The typical case calling for temporary restraints is where a plaintiff is filing an action but wants to keep the other party from causing further harm during the time between the filing of the action and first court date. Without temporary restraints, the opposing party has (at least) the time between the filing of the complaint and court date and may continue whatever conduct it is that caused the suit. Temporary restraints sought in estate litigation generally seek to preserve the status quo, essentially to put everything in amber. These temporary restraints are often continued after the initial court date until the case can be fully heard.
It’s my experience that courts of equity are generally sympathetic to preserving the status quo, which makes good sense to me. While a chancery court is empowered to do equity and is given broad discretion to do so, the actual articulated standard actually sets the bar quite high. If a party, for whatever reason, opposes a request for an order preserving the status quo, the standard can be difficult to meet.
The rule governing temporary restraints in New Jersey – R. 4:52-1 – allows for an application for temporary restraints without notice to the other parties, or with notice. The rule seems to suggest that the standard shifts depending on whether or not the application is without notice to the adverse party: a party is not entitled to “any temporary restraints [ . . . ] unless the defendant has either been given notice of the application or consents thereto or it appears [. . . ] that immediate and irreparable damage will probably result to the plaintiff before notice can be served.” While the standard of irreparable damages is applied by rule only to ex parte proceedings, the case law carries this standard through all applications for temporary restraints.

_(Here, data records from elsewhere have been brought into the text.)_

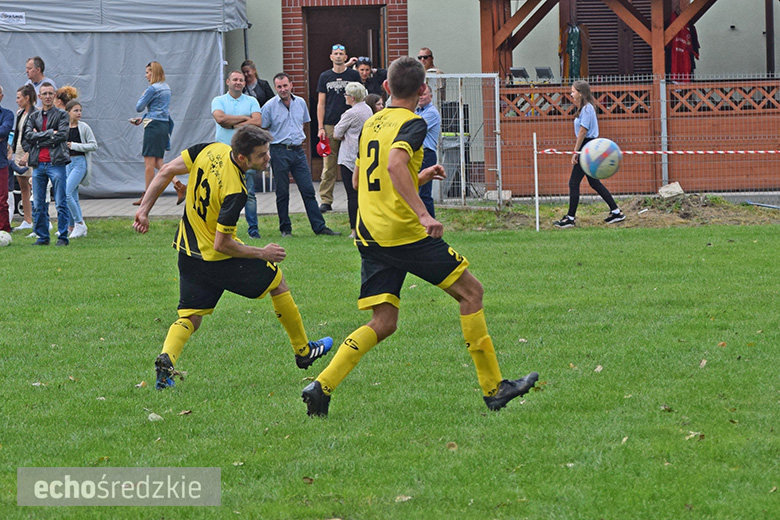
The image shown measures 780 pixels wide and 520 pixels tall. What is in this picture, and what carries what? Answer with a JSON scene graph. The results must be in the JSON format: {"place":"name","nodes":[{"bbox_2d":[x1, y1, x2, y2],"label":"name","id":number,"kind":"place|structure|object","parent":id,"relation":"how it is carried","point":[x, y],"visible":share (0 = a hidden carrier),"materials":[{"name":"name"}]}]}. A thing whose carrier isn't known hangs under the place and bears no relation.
{"place":"outdoors","nodes":[
{"label":"outdoors","id":0,"kind":"place"},
{"bbox_2d":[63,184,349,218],"label":"pavement","id":1,"kind":"structure","parent":0,"point":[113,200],"materials":[{"name":"grey concrete"}]},
{"bbox_2d":[0,0,249,197],"label":"tent","id":2,"kind":"object","parent":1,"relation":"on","point":[145,56],"visible":0.74,"materials":[{"name":"grey fabric"}]},
{"bbox_2d":[0,11,25,23],"label":"sign","id":3,"kind":"object","parent":2,"relation":"attached to","point":[19,14],"visible":0.98,"materials":[{"name":"white"}]},
{"bbox_2d":[131,61,186,208],"label":"woman","id":4,"kind":"object","parent":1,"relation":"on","point":[154,125],"visible":0.88},
{"bbox_2d":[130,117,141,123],"label":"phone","id":5,"kind":"object","parent":4,"relation":"in","point":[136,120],"visible":0.94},
{"bbox_2d":[315,43,361,210],"label":"man","id":6,"kind":"object","parent":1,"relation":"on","point":[338,58],"visible":0.74},
{"bbox_2d":[316,136,330,156],"label":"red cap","id":7,"kind":"object","parent":6,"relation":"in","point":[319,150],"visible":0.91,"materials":[{"name":"red"}]},
{"bbox_2d":[0,208,779,519],"label":"lawn","id":8,"kind":"structure","parent":0,"point":[657,237],"materials":[{"name":"green plant"}]},
{"bbox_2d":[0,230,11,246],"label":"soccer ball","id":9,"kind":"object","parent":8,"relation":"on","point":[3,238],"visible":0.99,"materials":[{"name":"white leather"}]},
{"bbox_2d":[0,86,13,238],"label":"man","id":10,"kind":"object","parent":8,"relation":"on","point":[2,138],"visible":0.98},
{"bbox_2d":[9,83,37,234],"label":"woman","id":11,"kind":"object","parent":8,"relation":"on","point":[22,100],"visible":0.65},
{"bbox_2d":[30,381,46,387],"label":"leaf","id":12,"kind":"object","parent":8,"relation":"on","point":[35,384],"visible":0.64,"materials":[{"name":"white plant"}]},
{"bbox_2d":[24,83,72,245],"label":"man","id":13,"kind":"object","parent":8,"relation":"on","point":[52,152],"visible":0.99},
{"bbox_2d":[61,97,97,240],"label":"girl","id":14,"kind":"object","parent":8,"relation":"on","point":[77,111],"visible":0.73},
{"bbox_2d":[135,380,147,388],"label":"leaf","id":15,"kind":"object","parent":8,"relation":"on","point":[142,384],"visible":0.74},
{"bbox_2d":[147,412,163,421],"label":"leaf","id":16,"kind":"object","parent":8,"relation":"on","point":[151,414],"visible":0.79,"materials":[{"name":"white plant"}]},
{"bbox_2d":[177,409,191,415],"label":"leaf","id":17,"kind":"object","parent":8,"relation":"on","point":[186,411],"visible":0.89,"materials":[{"name":"brown plant"}]},
{"bbox_2d":[132,124,336,393],"label":"man","id":18,"kind":"object","parent":8,"relation":"on","point":[202,155],"visible":0.96},
{"bbox_2d":[211,68,261,240],"label":"man","id":19,"kind":"object","parent":8,"relation":"on","point":[234,76],"visible":0.58},
{"bbox_2d":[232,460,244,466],"label":"leaf","id":20,"kind":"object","parent":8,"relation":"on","point":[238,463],"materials":[{"name":"white plant"}]},
{"bbox_2d":[260,73,339,236],"label":"man","id":21,"kind":"object","parent":8,"relation":"on","point":[292,156],"visible":0.99},
{"bbox_2d":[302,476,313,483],"label":"leaf","id":22,"kind":"object","parent":8,"relation":"on","point":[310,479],"visible":0.76,"materials":[{"name":"brown plant"}]},
{"bbox_2d":[331,79,372,235],"label":"woman","id":23,"kind":"object","parent":8,"relation":"on","point":[359,90],"visible":0.63},
{"bbox_2d":[394,494,411,501],"label":"leaf","id":24,"kind":"object","parent":8,"relation":"on","point":[406,498],"visible":0.73,"materials":[{"name":"brown plant"}]},
{"bbox_2d":[299,56,537,415],"label":"man","id":25,"kind":"object","parent":8,"relation":"on","point":[394,146],"visible":0.93},
{"bbox_2d":[414,82,441,215],"label":"man","id":26,"kind":"object","parent":8,"relation":"on","point":[431,114],"visible":0.45},
{"bbox_2d":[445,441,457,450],"label":"leaf","id":27,"kind":"object","parent":8,"relation":"on","point":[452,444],"visible":0.78,"materials":[{"name":"brown plant"}]},
{"bbox_2d":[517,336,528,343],"label":"leaf","id":28,"kind":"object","parent":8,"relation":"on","point":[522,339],"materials":[{"name":"beige plant"}]},
{"bbox_2d":[532,133,539,230],"label":"white post","id":29,"kind":"object","parent":8,"relation":"on","point":[536,194],"visible":0.98,"materials":[{"name":"white metal"}]},
{"bbox_2d":[536,148,778,154],"label":"barrier tape","id":30,"kind":"object","parent":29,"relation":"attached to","point":[638,152],"visible":0.96,"materials":[{"name":"red"}]},
{"bbox_2d":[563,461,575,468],"label":"leaf","id":31,"kind":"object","parent":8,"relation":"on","point":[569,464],"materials":[{"name":"white plant"}]},
{"bbox_2d":[553,81,625,226],"label":"woman","id":32,"kind":"object","parent":8,"relation":"on","point":[617,211],"visible":0.91},
{"bbox_2d":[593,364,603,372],"label":"leaf","id":33,"kind":"object","parent":8,"relation":"on","point":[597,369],"visible":0.83,"materials":[{"name":"brown plant"}]},
{"bbox_2d":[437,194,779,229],"label":"dirt strip","id":34,"kind":"object","parent":8,"relation":"on","point":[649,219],"visible":0.64,"materials":[{"name":"brown soil"}]},
{"bbox_2d":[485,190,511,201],"label":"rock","id":35,"kind":"object","parent":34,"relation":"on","point":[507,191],"visible":0.71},
{"bbox_2d":[658,182,683,197],"label":"rock","id":36,"kind":"object","parent":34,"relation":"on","point":[672,190],"visible":0.88,"materials":[{"name":"stone"}]},
{"bbox_2d":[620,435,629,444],"label":"leaf","id":37,"kind":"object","parent":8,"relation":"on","point":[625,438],"visible":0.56,"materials":[{"name":"beige plant"}]},
{"bbox_2d":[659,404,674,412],"label":"leaf","id":38,"kind":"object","parent":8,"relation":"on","point":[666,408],"visible":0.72,"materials":[{"name":"brown plant"}]},
{"bbox_2d":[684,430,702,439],"label":"leaf","id":39,"kind":"object","parent":8,"relation":"on","point":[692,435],"visible":0.55,"materials":[{"name":"brown plant"}]},
{"bbox_2d":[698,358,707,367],"label":"leaf","id":40,"kind":"object","parent":8,"relation":"on","point":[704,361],"visible":0.75,"materials":[{"name":"brown plant"}]},
{"bbox_2d":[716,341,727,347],"label":"leaf","id":41,"kind":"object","parent":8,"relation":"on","point":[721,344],"visible":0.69,"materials":[{"name":"orange plant"}]},
{"bbox_2d":[225,0,779,186],"label":"building","id":42,"kind":"structure","parent":0,"point":[448,53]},
{"bbox_2d":[302,4,386,178],"label":"doorway","id":43,"kind":"structure","parent":42,"relation":"in","point":[310,97],"materials":[{"name":"brown wood"}]},
{"bbox_2d":[567,0,655,78],"label":"roller shutter","id":44,"kind":"structure","parent":42,"relation":"in","point":[596,43],"materials":[{"name":"brown wood"}]},
{"bbox_2d":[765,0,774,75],"label":"drainpipe","id":45,"kind":"object","parent":42,"relation":"attached to","point":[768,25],"visible":0.69,"materials":[{"name":"metal"}]},
{"bbox_2d":[579,137,621,179],"label":"soccer ball","id":46,"kind":"object","parent":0,"point":[600,156],"visible":0.98,"materials":[{"name":"white leather"}]},
{"label":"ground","id":47,"kind":"structure","parent":0},
{"bbox_2d":[25,55,56,100],"label":"man","id":48,"kind":"object","parent":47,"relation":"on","point":[35,64],"visible":0.52},
{"bbox_2d":[53,86,78,110],"label":"woman","id":49,"kind":"object","parent":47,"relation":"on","point":[67,90],"visible":0.22},
{"bbox_2d":[239,59,272,106],"label":"woman","id":50,"kind":"object","parent":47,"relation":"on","point":[248,72],"visible":0.48},
{"bbox_2d":[352,57,387,97],"label":"man","id":51,"kind":"object","parent":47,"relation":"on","point":[364,68],"visible":0.45},
{"bbox_2d":[364,92,384,114],"label":"person","id":52,"kind":"object","parent":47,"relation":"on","point":[373,99],"visible":0.19},
{"bbox_2d":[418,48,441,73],"label":"man","id":53,"kind":"object","parent":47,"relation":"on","point":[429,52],"visible":0.35},
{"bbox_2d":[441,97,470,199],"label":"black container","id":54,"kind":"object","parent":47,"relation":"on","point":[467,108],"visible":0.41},
{"bbox_2d":[424,71,500,206],"label":"metal gate","id":55,"kind":"structure","parent":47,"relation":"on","point":[461,143],"materials":[{"name":"grey metal"}]},
{"bbox_2d":[477,0,779,196],"label":"wooden pavilion","id":56,"kind":"structure","parent":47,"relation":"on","point":[709,0],"materials":[{"name":"brown wood"}]},
{"bbox_2d":[509,67,529,82],"label":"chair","id":57,"kind":"object","parent":56,"relation":"on","point":[521,70],"visible":0.89,"materials":[{"name":"black"}]},
{"bbox_2d":[534,66,553,81],"label":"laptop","id":58,"kind":"object","parent":56,"relation":"on","point":[542,70],"visible":0.93,"materials":[{"name":"black"}]},
{"bbox_2d":[559,21,590,82],"label":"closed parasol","id":59,"kind":"object","parent":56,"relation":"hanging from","point":[579,58],"visible":0.7,"materials":[{"name":"fabric"}]},
{"bbox_2d":[666,9,699,81],"label":"red garment","id":60,"kind":"object","parent":56,"relation":"hanging from","point":[678,41],"visible":0.54,"materials":[{"name":"red fabric"}]},
{"bbox_2d":[495,72,779,206],"label":"wire fence","id":61,"kind":"object","parent":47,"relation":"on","point":[661,108],"visible":0.75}
]}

The leading case articulating the standard relative to temporary restraints is a 1982 New Jersey Supreme Court case called Crowe v. De Gioia. The test actually set forth in Crowe is 3-pronged: a litigant must show that there is a risk of irreparable harm, that the law underlying the complaint is well-settled, and that the litigant is likely to succeed on the merits. Subsequent cases have read the Crowe test to also require a balancing of the relative weight of the harm posed if the relief is denied against the burden on the adverse party if the relief is granted, and additionally that the relief requested is not adverse to public policy.
Notwithstanding customary practice, applications seeking to preserve the status quo – as opposed to ones seeking more extraordinary relief – are not given a lot of special deference under the Crowe standard. (The only prong of the test where the preservation of the status quo is specifically addressed in Crowe is the likelihood of ultimate success on the merits.)
The greatest difficulty is typically meeting the test for irreparable harm. Any injury that can be addressed by monetary damages is not considered irreparable. In estate litigation, we are often seeking to stop a party from raiding the decedent’s assets. Worse, we often know that a judgment for monetary damages will be an empty victory, where the damages will be difficult or impossible to collect. Preparing to articulate irreparable damages is a significant part of preparing any application for temporary restraints, and even where the plaintiff seeks “only” to preserve the status quo, counsel should be prepared to answer each prong of the Crowe standard, including irreparable damages.